His farm turned out a failure, and
he was on the eve of sailing for Jamaica, when the
favor with which his volume of poems was received,
stayed his departure, and turned his steps to Edinburgh.
There the peasant poet was lionized for a winter
season by the learned and polite society of the Scotch
capital, with results in the end not altogether favorable
to Burns’s best interests. For when society
finally turned the cold shoulder on him, he
had to go back to farming again, carrying with him
a bitter sense of injustice and neglect. He leased
a farm in Ellisland, in 1788, and some friends procured
his appointment as exciseman for his district.
But poverty, disappointment, irregular habits, and
broken health clouded his last years, and brought him
to an untimely death at the age of thirty-seven.
He continued, however, to pour forth songs of unequaled
sweetness and force. “The man sank,”
said Coleridge, “but the poet was bright to the
last.”
Burns is the best of British song-writers.
His songs are singable; they are not merely lyrical
poems. They were meant to be sung, and they
are sung. They were mostly set to old Scottish
airs, and sometimes they were built up from ancient
fragments of anonymous, popular poetry, a chorus,
or stanza, or even a single line. Such are,
for example, Auld Lang Syne, My Heart’s
in the Highlands, and Landlady, Count the Lawin.

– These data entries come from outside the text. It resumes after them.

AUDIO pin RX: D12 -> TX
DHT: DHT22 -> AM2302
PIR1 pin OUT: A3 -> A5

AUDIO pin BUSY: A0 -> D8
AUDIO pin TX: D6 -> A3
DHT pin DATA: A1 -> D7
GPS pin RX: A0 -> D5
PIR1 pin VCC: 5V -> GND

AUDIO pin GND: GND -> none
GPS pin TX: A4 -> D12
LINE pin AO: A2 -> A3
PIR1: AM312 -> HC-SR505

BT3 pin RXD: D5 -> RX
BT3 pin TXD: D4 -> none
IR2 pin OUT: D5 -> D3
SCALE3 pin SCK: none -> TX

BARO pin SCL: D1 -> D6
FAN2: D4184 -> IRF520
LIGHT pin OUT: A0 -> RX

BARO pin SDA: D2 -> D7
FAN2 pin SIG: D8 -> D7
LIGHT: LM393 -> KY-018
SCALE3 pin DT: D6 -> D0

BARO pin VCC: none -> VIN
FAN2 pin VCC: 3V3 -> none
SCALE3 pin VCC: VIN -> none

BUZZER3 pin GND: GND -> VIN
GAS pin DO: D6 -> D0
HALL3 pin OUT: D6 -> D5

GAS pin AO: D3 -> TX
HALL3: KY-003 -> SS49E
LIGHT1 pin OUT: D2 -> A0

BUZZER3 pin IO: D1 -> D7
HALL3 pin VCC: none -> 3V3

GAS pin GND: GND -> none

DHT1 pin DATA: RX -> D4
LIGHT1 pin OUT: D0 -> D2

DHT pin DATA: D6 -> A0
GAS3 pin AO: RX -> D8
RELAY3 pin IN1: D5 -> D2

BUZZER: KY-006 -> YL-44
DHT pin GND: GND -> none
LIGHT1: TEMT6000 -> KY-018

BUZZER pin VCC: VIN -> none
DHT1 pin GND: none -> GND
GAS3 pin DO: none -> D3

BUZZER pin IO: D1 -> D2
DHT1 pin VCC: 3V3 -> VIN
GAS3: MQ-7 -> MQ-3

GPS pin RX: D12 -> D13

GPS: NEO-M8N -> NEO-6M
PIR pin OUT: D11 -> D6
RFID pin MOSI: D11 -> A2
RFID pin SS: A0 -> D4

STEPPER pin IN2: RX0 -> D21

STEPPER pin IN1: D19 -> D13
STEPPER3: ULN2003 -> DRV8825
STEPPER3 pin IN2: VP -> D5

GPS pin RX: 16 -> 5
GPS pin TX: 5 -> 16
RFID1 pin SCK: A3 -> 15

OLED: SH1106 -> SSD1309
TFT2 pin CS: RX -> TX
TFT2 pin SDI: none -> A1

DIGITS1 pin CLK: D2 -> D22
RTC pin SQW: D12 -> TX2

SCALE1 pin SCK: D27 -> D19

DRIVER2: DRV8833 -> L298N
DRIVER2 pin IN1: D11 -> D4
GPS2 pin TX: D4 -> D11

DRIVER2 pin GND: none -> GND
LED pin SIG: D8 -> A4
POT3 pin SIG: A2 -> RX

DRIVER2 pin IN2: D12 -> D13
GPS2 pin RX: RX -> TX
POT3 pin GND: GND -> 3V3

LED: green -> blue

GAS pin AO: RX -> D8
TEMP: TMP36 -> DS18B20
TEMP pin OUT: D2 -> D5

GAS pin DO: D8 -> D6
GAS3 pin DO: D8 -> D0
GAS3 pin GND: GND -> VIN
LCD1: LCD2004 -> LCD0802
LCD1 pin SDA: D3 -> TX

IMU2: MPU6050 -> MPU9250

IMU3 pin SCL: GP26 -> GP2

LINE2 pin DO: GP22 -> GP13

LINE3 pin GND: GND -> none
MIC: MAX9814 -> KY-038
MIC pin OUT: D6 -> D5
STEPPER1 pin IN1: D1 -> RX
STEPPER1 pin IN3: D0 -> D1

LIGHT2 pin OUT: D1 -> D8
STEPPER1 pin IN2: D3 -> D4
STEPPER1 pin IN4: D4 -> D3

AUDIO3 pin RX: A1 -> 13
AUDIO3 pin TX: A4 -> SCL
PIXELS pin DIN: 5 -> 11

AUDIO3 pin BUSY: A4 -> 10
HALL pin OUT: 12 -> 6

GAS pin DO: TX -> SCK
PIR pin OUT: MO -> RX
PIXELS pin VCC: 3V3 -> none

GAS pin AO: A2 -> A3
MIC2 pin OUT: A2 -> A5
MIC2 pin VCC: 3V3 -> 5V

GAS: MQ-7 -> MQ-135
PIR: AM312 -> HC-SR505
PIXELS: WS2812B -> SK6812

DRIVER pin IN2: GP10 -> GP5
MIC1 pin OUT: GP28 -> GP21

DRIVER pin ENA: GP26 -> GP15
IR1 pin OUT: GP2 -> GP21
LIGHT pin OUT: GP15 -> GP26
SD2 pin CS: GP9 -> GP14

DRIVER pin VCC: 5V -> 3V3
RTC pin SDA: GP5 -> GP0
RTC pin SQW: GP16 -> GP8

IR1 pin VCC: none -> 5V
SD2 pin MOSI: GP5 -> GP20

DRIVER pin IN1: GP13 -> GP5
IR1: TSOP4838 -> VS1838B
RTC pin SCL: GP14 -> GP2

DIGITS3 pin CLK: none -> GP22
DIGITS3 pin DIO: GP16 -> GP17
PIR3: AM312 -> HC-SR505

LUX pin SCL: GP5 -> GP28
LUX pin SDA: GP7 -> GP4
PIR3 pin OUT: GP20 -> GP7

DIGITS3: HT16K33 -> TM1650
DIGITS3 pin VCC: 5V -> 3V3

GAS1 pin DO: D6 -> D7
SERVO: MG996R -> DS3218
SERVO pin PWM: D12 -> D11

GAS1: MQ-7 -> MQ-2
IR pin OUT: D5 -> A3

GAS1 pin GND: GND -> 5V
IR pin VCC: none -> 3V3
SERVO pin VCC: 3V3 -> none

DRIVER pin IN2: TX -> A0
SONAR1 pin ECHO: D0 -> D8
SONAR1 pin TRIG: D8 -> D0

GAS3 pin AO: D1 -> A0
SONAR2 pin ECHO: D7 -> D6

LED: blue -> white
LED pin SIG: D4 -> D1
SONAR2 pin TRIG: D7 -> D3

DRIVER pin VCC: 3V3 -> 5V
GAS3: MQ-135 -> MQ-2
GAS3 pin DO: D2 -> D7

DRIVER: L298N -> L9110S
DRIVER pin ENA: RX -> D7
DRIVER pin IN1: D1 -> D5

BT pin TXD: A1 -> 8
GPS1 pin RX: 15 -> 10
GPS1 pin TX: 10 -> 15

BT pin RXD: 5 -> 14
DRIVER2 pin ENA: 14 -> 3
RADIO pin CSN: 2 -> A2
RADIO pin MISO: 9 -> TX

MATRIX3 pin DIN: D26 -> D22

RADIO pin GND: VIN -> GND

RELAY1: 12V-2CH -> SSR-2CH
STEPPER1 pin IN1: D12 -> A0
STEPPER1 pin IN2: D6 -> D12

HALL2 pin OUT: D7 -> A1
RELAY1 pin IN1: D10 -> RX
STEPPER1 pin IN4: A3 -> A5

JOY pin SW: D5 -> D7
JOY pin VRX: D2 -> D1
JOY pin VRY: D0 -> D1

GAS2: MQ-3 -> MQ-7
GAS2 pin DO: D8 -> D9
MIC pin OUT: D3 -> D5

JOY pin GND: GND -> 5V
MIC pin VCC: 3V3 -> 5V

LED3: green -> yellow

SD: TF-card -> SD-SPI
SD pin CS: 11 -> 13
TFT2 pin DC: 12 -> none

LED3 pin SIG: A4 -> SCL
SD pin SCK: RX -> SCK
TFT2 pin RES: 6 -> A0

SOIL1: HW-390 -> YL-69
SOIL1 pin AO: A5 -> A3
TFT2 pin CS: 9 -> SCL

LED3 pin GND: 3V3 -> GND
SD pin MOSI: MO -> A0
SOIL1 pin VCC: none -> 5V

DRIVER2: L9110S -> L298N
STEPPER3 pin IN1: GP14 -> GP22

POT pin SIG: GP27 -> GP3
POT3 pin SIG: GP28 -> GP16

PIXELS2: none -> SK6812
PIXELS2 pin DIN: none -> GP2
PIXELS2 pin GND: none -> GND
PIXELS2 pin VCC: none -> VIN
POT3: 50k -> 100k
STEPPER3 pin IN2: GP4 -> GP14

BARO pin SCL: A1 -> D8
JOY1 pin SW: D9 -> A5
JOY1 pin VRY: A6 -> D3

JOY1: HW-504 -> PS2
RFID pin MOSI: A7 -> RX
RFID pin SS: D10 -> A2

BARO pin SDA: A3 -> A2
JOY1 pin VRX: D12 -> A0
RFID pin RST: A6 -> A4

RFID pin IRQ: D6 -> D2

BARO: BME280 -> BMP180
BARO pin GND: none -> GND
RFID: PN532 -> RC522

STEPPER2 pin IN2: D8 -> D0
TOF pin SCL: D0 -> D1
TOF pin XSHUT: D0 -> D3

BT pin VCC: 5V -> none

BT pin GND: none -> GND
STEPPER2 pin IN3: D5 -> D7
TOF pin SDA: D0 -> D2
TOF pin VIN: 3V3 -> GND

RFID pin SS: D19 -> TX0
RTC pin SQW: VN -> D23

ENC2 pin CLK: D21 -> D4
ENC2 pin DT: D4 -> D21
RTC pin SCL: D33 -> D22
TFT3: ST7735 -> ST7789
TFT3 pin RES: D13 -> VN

Burns had a great, warm heart. His sins were
sins of passion, and sprang from the same generous
soil that nourished his impulsive virtues. His
elementary qualities as a poet were sincerity, a healthy
openness to all impressions of the beautiful, and
a sympathy which embraced men, animals, and the dumb
objects of nature. His tenderness toward flowers
and the brute creation may be read in his lines To
a Mountain Daisy, To a Mouse, and The
Auld Farmer’s New Year’s Morning Salutation
to his Auld Mare Maggie. Next after love
and good fellowship, patriotism is the most frequent
motive of his song. Of his national anthem, Scots
wha hae wi’ Wallace bled, Carlyle said:
“So long as there is warm blood in the heart
of Scotchman, or man, it will move in fierce thrills
under this war ode.”
Burns’s politics were a singular
mixture of sentimental toryism with practical democracy.
A romantic glamour was thrown over the fortunes of
the exiled Stuarts, and to have been “out”
in ’45 with the Young Pretender was a popular
thing in parts of Scotland. To this purely poetic
loyalty may be attributed such Jacobite ballads of
Burns as Over the Water to Charlie. But
his sober convictions were on the side of liberty
and human brotherhood, and are expressed in the Twa
Dogs, the First Epistle to Davie, and A
Man’s a Man for a’ that. His
sympathy with the Revolution led him to send four pieces
of ordnance, taken from a captured smuggler, as a
present to the French Convention, a piece of bravado
which got him into difficulties with his superiors
in the excise. The poetry which Burns wrote,
not in dialect, but in the classical English, is in
the stilted manner of his century, and his prose correspondence
betrays his lack of culture by his constant lapse
into rhetorical affectation and fine writing.